On Saturday, in front of over 40,000 fans at the Bird's Nest in Beijing, Samsung Galaxy completed its rebuild, ending the dynasty of fellow South Korean side SK Telecom T1 to win the organization's second world title. The team's 3-0 triumph was a result of trusting the process, slowly putting together a roster that could take down the greatest player in the world. 

Looking back, Samsung's lost year of 2015 is part of its success story. Even though it spent the season at the bottom of the LCK standings, the team stuck by the two starters who stood out: Lee "CuVee" Seong-jin and Lee "Crown" Min-ho. Then, adding veteran Kang "Ambition" Chan-yong before the 2016 season took it to the next level. Samsung made a surprising run to last year's Worlds final before being stopped in the final by SKT, losing a classic five-game series at a sold-out Staples Center.

When a majority of teams would have made sweeping changes after failing to win Worlds, signing a superstar free agent or making a flashy trade, Samsung did the opposite. It stuck with the same five players, only adding a young jungler in Kang "Haru" Min-seung to take the load off Ambition's shoulders. The team didn't stray from the rebuild.

Now, in this year's rematch with SKT, led by the game's all-time best player/coach combination in Lee "Faker" Sang-hyeok and mastermind Kim "kkOma" Jung-gyun, Samsung saw its patience rewarded, its blueprint succeed. The longest-tenured member of the team, CuVee, who endured jeers and taunts during the team's darkest season, played a pivotal role on the night, quieting the pro-Faker and SKT crowd with the performance of his life. 
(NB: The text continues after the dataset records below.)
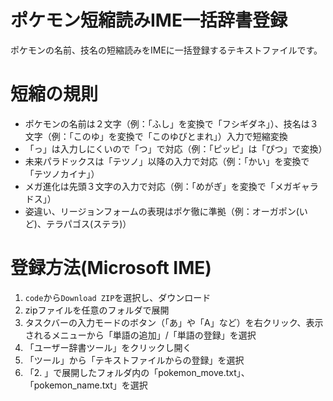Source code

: # ポケモン短縮読みIME一括辞書登録
ポケモンの名前、技名の短縮読みをIMEに一括登録するテキストファイルです。

# 短縮の規則
- ポケモンの名前は２文字（例：「ふし」を変換で「フシギダネ」）、技名は３文字（例：「このゆ」を変換で「このゆびとまれ」）入力で短縮変換
- 「っ」は入力しにくいので「つ」で対応（例：「ピッピ」は「ぴつ」で変換）
- 未来パラドックスは「テツノ」以降の入力で対応（例：「かい」を変換で「テツノカイナ」）
- メガ進化は先頭３文字の入力で対応（例：「めがぎ」を変換で「メガギャラドス」）
- 姿違い、リージョンフォームの表現はポケ徹に準拠（例：オーガポン(いど)、テラパゴス(ステラ)）

# 登録方法(Microsoft IME)
1. `code`から`Download ZIP`を選択し、ダウンロード
2. zipファイルを任意のフォルダで展開
3. タスクバーの入力モードのボタン（「あ」や「A」など）を右クリック、表示されるメニューから「単語の追加」/「単語の登録」を選択
4. 「ユーザー辞書ツール」をクリックし開く
5. 「ツール」から「テキストファイルからの登録」を選択
6. 「2. 」で展開したフォルダ内の「pokemon_move.txt」、「pokemon_name.txt」を選択
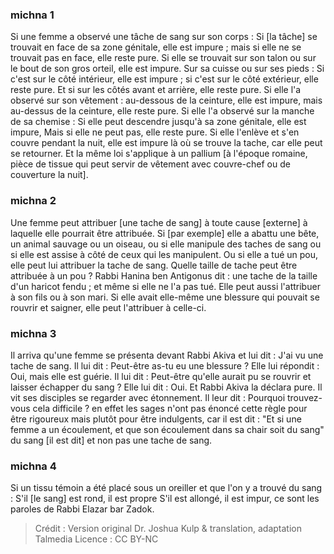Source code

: 
### michna 1
Si une femme a observé une tâche de sang sur son corps : Si [la tâche] se trouvait en face de sa zone génitale, elle est impure ; mais si elle ne se trouvait pas en face, elle reste pure. Si elle se trouvait sur son talon ou sur le bout de son gros orteil, elle est impure. Sur sa cuisse ou sur ses pieds : Si c'est sur le côté intérieur, elle est impure ; si c'est sur le côté extérieur, elle reste pure. Et si sur les côtés avant et arrière, elle reste pure. Si elle l'a observé sur son vêtement : au-dessous de la ceinture, elle est impure, mais au-dessus de la ceinture, elle reste pure. Si elle l'a observé sur la manche de sa chemise : Si elle peut descendre jusqu'à sa zone génitale, elle est impure, Mais si elle ne peut pas, elle reste pure. Si elle l'enlève et s'en couvre pendant la nuit, elle est impure là où se trouve la tache, car elle peut se retourner. Et la même loi s'applique à un pallium [à l'époque romaine, pièce de tissue qui peut servir de vêtement avec couvre-chef ou de couverture la nuit].

### michna 2
Une femme peut attribuer [une tache de sang] à toute cause [externe] à laquelle elle pourrait être attribuée. Si [par exemple] elle a abattu une bête, un animal sauvage ou un oiseau, ou si elle manipule des taches de sang ou si elle est assise à côté de ceux qui les manipulent. Ou si elle a tué un pou, elle peut lui attribuer la tache de sang. Quelle taille de tache peut être attribuée à un pou ? Rabbi Hanina ben Antigonus dit : une tache de la taille d'un haricot fendu ; et même si elle ne l'a pas tué. Elle peut aussi l'attribuer à son fils ou à son mari. Si elle avait elle-même une blessure qui pouvait se rouvrir et saigner, elle peut l'attribuer à celle-ci.

### michna 3
Il arriva qu'une femme se présenta devant Rabbi Akiva et lui dit : J'ai vu une tache de sang. Il lui dit : Peut-être as-tu eu une blessure ? Elle lui répondit : Oui, mais elle est guérie. Il lui dit : Peut-être qu'elle aurait pu se rouvrir et laisser échapper du sang ? Elle lui dit : Oui. Et Rabbi Akiva la déclara pure. Il vit ses disciples se regarder avec étonnement. Il leur dit : Pourquoi trouvez-vous cela difficile ? en effet les sages n'ont pas énoncé cette règle pour être rigoureux mais plutôt pour être indulgents, car il est dit : "Et si une femme a un écoulement, et que son écoulement dans sa chair soit du sang" du sang [il est dit] et non pas une tache de sang.

### michna 4
Si un tissu témoin a été placé sous un oreiller et que l'on y a trouvé du sang : S'il [le sang] est rond, il est propre S'il est allongé, il est impur, ce sont les paroles de Rabbi Elazar bar Zadok.

>Crédit : Version original Dr. Joshua Kulp & translation, adaptation Talmedia
>Licence : CC BY-NC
But no player took a longer road to the Summoner's Cup than Samsung's captain Ambition. Once regarded as the best mid laner in South Korea before transitioning into the jungler role, he was the first victim of Faker's legend five years ago. At every upswing in his career, Ambition met with an even better performance from Faker. But over the course of this World Championships, the recently married jungler played the best games of his career, when just two years ago people believed it might be time for him to retire.

"It's been seven to eight years of my professional career, [and] I was never the best," he said. "I was one of the top but never the best. I think winning this Worlds in this moment pays back for all those times that I struggled. Maybe all that time struggling was meant for this moment."

Together, Samsung Galaxy did the unthinkable: taking down the SK Telecom T1 dynasty in a one-sided victory. Head coach Choi "Edgar" Woo-beom, who has watched his team rise, fall and rise again, sees his players not as subordinates or pieces on a chessboard, but as a family. "I have two sons, but besides my own sons they [the players] are like my sons," he said.

Tonight, there is no bad to speak of. The rebuild is complete, and Samsung Galaxy is the champion of the world once more.